Parenting is not such a big problem if you mean by this word the following: help the child learn to live and play with others, carefully explore new things, deal with his feelings, develop one’s interests. It’s not easy at all. There is no magic “right way”: the way in which you discipline or raise your child depends on all the characteristics that distinguish your family from others. Discipline is not about making your child do what you want. You cannot force a toddler to be “good”. For this reason, we have prepared this small guide on raising your kids based on the UNICEF recommendations.
7 Expert Tips on Raising Your Kid
Children are most rebellious when their parents are constantly busy with their own affairs, are very stressed, or are going through difficult times. Therefore, it is important to remember that children usually repeat the behavior of their parents. Being aware of this responsibility, pay attention to how you behave, as children absorb everything like a “sponge”. The following tips will help you navigate parenting issues:
Praise more instead of punishment
Toddlers love to be praised because they love to please. They really want to be noticed. If you reward their behavior that you like, the child will try even harder to please you. Hugs, smiles, parental interest in what they are doing is the best reward and motivation for a child.

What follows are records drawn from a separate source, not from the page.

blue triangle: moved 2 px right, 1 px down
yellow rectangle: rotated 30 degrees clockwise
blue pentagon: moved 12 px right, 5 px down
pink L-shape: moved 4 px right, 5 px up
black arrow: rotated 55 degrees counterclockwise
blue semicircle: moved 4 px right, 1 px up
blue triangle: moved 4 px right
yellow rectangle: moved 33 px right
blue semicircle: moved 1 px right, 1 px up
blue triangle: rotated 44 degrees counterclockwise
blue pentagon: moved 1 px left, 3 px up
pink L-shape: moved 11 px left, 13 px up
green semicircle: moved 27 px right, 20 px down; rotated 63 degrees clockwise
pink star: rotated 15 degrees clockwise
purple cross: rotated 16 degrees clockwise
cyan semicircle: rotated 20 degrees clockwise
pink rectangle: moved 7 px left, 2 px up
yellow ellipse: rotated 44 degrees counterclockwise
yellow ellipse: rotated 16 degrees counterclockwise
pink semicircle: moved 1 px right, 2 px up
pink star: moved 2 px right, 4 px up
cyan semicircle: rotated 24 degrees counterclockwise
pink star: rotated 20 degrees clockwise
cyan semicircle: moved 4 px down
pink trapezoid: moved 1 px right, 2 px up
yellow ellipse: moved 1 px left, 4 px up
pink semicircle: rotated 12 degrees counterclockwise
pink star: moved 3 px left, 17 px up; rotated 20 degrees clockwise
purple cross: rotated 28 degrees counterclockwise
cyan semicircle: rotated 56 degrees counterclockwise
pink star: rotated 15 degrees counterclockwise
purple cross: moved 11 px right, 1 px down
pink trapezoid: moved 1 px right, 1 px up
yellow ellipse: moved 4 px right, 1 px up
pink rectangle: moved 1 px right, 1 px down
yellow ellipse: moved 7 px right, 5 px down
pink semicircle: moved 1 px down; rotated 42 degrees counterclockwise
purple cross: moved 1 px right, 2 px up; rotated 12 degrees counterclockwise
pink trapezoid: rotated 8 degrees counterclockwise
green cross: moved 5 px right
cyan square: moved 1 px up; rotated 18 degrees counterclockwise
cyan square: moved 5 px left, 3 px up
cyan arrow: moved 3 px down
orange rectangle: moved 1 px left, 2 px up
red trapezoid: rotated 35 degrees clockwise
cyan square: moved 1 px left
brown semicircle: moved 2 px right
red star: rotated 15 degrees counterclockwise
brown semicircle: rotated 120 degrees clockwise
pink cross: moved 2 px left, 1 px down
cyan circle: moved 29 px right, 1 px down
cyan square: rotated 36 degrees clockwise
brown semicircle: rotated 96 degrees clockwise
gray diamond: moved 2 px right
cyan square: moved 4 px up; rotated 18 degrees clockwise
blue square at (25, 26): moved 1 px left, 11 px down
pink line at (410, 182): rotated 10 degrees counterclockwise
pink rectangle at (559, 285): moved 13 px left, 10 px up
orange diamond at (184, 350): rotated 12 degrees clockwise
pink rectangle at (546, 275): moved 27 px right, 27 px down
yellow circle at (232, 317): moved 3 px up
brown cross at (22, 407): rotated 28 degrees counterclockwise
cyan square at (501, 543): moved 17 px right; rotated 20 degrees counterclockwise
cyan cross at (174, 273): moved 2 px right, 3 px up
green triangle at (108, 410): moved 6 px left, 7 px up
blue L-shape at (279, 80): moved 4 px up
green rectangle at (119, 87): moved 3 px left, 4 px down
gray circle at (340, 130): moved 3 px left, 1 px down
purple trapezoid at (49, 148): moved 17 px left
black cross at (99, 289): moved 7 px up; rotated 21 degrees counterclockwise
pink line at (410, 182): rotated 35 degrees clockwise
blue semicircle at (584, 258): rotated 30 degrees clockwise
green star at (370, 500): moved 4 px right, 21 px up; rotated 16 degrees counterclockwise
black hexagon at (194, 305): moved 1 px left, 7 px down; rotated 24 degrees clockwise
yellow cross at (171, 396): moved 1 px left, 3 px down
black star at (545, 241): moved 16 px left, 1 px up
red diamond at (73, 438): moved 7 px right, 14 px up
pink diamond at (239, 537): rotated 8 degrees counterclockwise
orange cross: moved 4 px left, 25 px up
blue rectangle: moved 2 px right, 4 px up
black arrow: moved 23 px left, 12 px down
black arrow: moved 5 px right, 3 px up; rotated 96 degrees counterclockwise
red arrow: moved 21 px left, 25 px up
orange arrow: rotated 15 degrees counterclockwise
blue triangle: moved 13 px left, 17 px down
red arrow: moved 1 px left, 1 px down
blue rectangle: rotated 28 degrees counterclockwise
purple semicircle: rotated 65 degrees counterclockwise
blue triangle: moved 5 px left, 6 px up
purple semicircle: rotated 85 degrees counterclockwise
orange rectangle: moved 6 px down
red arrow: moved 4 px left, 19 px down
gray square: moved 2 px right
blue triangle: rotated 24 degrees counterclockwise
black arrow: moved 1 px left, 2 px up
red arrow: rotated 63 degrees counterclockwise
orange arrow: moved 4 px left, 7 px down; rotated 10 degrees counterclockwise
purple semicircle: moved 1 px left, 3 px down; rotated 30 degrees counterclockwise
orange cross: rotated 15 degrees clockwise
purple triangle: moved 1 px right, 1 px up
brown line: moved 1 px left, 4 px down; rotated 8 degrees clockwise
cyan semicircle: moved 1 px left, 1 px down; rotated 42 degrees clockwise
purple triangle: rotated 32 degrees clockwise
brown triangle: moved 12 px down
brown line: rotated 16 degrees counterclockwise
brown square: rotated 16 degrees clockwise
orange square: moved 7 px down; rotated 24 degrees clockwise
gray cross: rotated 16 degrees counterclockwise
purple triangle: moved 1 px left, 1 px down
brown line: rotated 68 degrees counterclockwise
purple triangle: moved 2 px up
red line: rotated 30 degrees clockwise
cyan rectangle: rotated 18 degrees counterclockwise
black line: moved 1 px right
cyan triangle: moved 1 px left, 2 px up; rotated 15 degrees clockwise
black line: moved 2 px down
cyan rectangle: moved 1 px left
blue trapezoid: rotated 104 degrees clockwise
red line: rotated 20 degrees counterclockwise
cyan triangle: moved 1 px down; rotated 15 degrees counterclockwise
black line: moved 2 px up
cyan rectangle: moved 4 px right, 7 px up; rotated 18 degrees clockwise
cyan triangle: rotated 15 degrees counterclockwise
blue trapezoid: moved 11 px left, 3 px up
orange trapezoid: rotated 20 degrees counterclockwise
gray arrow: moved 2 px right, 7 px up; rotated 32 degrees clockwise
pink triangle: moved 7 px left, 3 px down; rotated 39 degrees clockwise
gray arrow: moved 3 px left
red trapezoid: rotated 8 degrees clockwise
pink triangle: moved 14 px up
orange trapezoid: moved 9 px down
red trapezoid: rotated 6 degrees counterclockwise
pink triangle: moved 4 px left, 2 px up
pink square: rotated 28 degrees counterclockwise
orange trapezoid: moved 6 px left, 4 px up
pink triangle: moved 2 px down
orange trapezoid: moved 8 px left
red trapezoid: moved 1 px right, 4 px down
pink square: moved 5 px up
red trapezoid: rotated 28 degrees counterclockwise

Be reasonable in your expectations
Energetic, very mobile babies simply do not perceive such words as “be careful”, “wait”, etc. Give them time to comprehend what you are saying, show by your example how to do this, and consolidate the new knowledge by jointly making the necessary behavior with the child and so you will help the child learn how to act.
Use the word “no” when you really need it
Your child needs you to set clear boundaries for acceptable behavior. If they get away with everything, they will be in great confusion; but you have to decide what is really important. Your child will learn the rules faster if there are not many of them.
Learn to negotiate with your child
You cannot force your baby to eat, sleep and go to the toilet exactly when you want it. You will not achieve obedience by causing more and more conflicts. Understanding how the necessary behaviors are formed in children and the ability to negotiate with the child in advance will help you minimize conflicts and improve your relationships.
Distract the child or try your own tricks to get the child’s attention
It’s usually easy to shift your baby’s attention from something you don’t like to something more enjoyable. Distraction doesn’t mean you “give up,” but it can create miracles. If your child is playing with the buttons on the laptop, give him/her an old one to play with, or whenever you are working on it, ask your child to turn it on. If your daughter wants to play with your cosmetic bag, give her different jars and boxes and put them in another bag.
Be persistent about what’s important
Threats won’t get you the results you want. Toddlers quickly learn to ignore the constant stream of phrases like: “If you don’t stop touching the laptop, I will punish you,” which essentially means nothing. Therefore, it is important to learn how to explain, show by example and negotiate, as well as be consistent and persistent in your decisions.
Teach the values not the rules
According to statistics, parents correct their child’s behavior every 6-9 minutes! However, it is better to teach children values than to set rules for them. When communicating with a child, it is useful to imagine that there is a future Mozart or Einstein in front of you. Will you yell at Einstein and humiliate Mozart? Or will you help your child to reveal his/her abilities? You need to believe in your child, even if it seems to you that nothing works and that other children are much more talented.
Every kid deserves to have a happy childhood. With the right approach, every parent can contribute to it. So, keep trying and enjoy this time with your kid.